Cynthia Fritz. She was my 10th grade Honors English teacher. She got me passionate about the subject, which is why I teach English. I went back and shared this with her after I graduated from college.

Did you lean more toward the jocks, the nerds, or the thespians?

I don’t really think I had one group of friends. I hung out with all crowds and still do.

What was the one subject in school you loooooved? And of course, what’s the one you disliked most?

English was my favorite of course and Math was the worst and still is to this day. 

Dr. Carlos Pulido

American Heritage School

Pre Med Program Director

What’s the most rewarding thing about being an educator?
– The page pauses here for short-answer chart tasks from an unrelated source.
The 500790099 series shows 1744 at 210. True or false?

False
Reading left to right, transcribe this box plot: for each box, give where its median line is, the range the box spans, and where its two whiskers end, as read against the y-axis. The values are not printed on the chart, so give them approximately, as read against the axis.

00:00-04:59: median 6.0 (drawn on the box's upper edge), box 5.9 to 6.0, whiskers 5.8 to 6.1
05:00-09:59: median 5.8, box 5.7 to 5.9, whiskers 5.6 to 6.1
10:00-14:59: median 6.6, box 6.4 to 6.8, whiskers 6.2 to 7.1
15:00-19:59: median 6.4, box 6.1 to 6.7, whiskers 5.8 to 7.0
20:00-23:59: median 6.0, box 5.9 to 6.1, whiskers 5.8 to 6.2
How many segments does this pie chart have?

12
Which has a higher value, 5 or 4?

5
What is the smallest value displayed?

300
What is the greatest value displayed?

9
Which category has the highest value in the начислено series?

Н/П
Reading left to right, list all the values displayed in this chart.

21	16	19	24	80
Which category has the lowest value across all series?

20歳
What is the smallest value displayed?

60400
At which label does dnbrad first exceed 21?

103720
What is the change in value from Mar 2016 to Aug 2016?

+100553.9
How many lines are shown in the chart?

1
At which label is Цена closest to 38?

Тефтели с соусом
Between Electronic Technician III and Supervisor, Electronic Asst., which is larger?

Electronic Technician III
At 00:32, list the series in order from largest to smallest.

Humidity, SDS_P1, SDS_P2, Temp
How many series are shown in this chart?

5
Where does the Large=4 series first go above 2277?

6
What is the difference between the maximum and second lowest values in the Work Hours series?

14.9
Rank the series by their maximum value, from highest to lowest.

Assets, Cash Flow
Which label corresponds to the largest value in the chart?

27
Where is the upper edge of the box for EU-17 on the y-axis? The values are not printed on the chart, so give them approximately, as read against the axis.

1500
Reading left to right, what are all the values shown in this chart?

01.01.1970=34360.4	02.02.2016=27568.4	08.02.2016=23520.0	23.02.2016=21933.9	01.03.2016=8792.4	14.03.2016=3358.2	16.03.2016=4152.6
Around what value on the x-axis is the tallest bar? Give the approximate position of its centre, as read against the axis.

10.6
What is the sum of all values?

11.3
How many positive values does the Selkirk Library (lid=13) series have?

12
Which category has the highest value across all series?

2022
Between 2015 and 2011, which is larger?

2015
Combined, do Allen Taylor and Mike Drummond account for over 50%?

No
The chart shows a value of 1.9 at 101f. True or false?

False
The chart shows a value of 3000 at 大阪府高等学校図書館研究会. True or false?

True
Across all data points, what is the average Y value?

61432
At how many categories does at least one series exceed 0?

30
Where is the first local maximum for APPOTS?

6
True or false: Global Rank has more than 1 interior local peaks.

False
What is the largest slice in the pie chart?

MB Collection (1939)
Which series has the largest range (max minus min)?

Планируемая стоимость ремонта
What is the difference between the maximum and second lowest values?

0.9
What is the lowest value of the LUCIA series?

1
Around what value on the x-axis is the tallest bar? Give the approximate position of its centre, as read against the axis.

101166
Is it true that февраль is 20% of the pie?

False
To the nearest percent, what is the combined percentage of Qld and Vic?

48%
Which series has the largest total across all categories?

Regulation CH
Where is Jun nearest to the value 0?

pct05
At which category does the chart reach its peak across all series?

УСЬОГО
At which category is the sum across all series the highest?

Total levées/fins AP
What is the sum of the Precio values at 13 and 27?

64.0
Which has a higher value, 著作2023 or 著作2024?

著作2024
Since I’ve always been involved with the Pre Med program at Heritage, the most rewarding part is when the students get accepted to either the Pre Med program at their dream school or into an honors medical program. Many students stay in their UCD after graduating and I have received many emails and phone calls when they get accepted to medical school.

What’s the one gift or token given to you by a student you still keep?

I keep a Montblanc pen from an amazing student that worked so hard with the Pre Med club to create a better environment for hospitalized children with cancer at a local hospital. 

When did you realize teaching was your calling?

It’s something instilled into every physician. From medical school we learn to educate patients and at some point we get medical students to mentor. 

What’s the one pet peeve you have when it comes to being an educator?

When someone doesn’t try and makes all sorts of excuses for their failure and on top of that they think they are entitled to a better grade. I do believe in second chances, but people have to earn things. Also, parents need to be involved in their kid’s education at home. Help them study [and] monitor their social media time when they should be concentrating in studying.

Who is the teacher that most influenced you growing up?

My chemistry teacher at the university put so much effort [in making] the class easy to understand. I taught chemistry at a college before and I used some of his methods. I know I still remember a lot of chemistry because of him.

Finish this sentence…Happiness to me looks, sounds and feels like this: 

Going out and spending time with my daughter when she is in town. I am so proud of her; it just brings me so much joy spending quality time with her.